Dear Jonathan Arthur,

Well, this year will be our first Thanksgiving since you died. And it sucks. I mean, it doesn’t suck- You know how much I love Thanksgiving because I get to hang out with my favorite family ever, AND stuff my face and drink all day long. That stuff’s all still pretty cool. It just really, really sucks that you’re not here to pile your plate with food and then clog my toilet afterwards. Sorry I just told the world about that, but you know it’s true. We all do it. It’s cool. Thanksgiving just won’t be the same without that stuff. It’ll never be the same. I’m trying to accept that- You know, that whole ‘acceptance’ stage of grief- But I’m not sure I ever will. Sometimes if I don’t think about it, I can still sort of pretend you’re still out there somewhere, looking at boobies on the computer. But then I realize you’re not. And holy shit, it’s then that I miss you so much that it hurts. I still cry every single day for you, and every night when I go to sleep, I pray that God will let you come visit me in my dreams. With little Max. And sometimes you do. I’m thankful for that. That even if I can never see you or hear your voice when I’m awake, I get to sometimes when I sleep.
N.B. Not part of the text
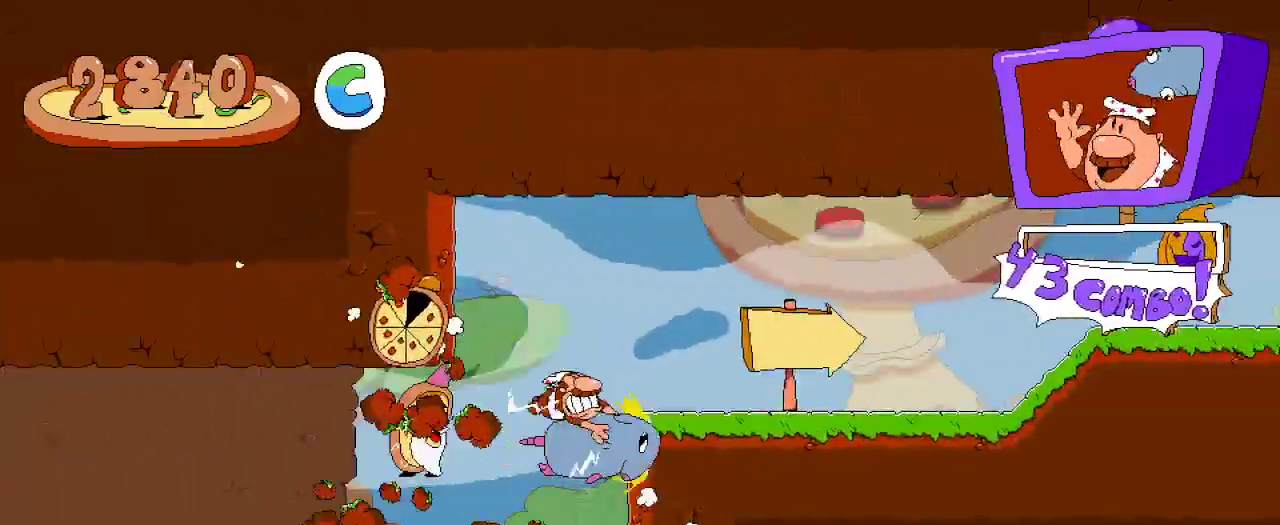
{"buttons": ["L2", "R2", "DPAD_UP"], "left_stick": "center", "right_stick": "center", "events": [[400, "DPAD_UP", "down"], [433, "DPAD_RIGHT", "up"], [500, "L2", "down"]]}
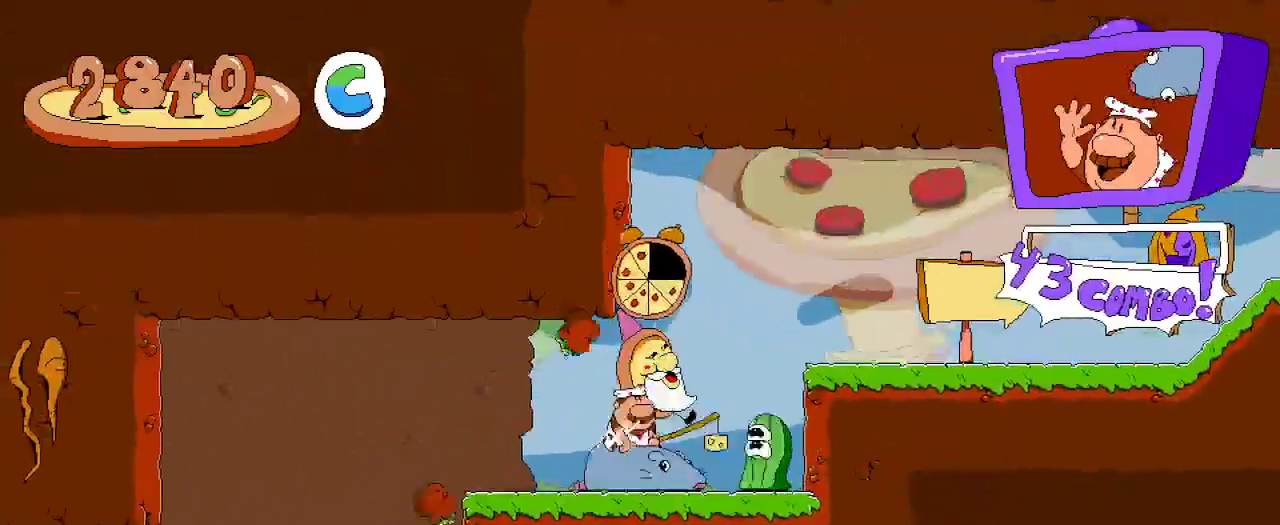
{"buttons": ["A", "R2", "DPAD_RIGHT"], "left_stick": "center", "right_stick": "center", "events": [[167, "DPAD_RIGHT", "down"], [200, "DPAD_UP", "up"], [200, "L2", "up"], [367, "DPAD_UP", "down"], [400, "A", "down"], [467, "DPAD_UP", "up"]]}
It’s not the same, but hey, at least it’s somethin’. I’m also thankful that you’re fully clothed in my dreams, otherwise that’d just be freakin’ weird.

So this Thanksgiving, I’m extra thankful for all of the kickass people I still have here to share food and booze with, and I’m also thankful for all the memories I have with you, and that I got to have you as my big brother. And don’t worry, I’ll still make your disgusting turkey liver crap, even though it makes me want to vomit. Do me a favor and come party with us for a while. Knock some shit off the counter or something. And bring little Max with you. I know you guys are taking care of each other up there.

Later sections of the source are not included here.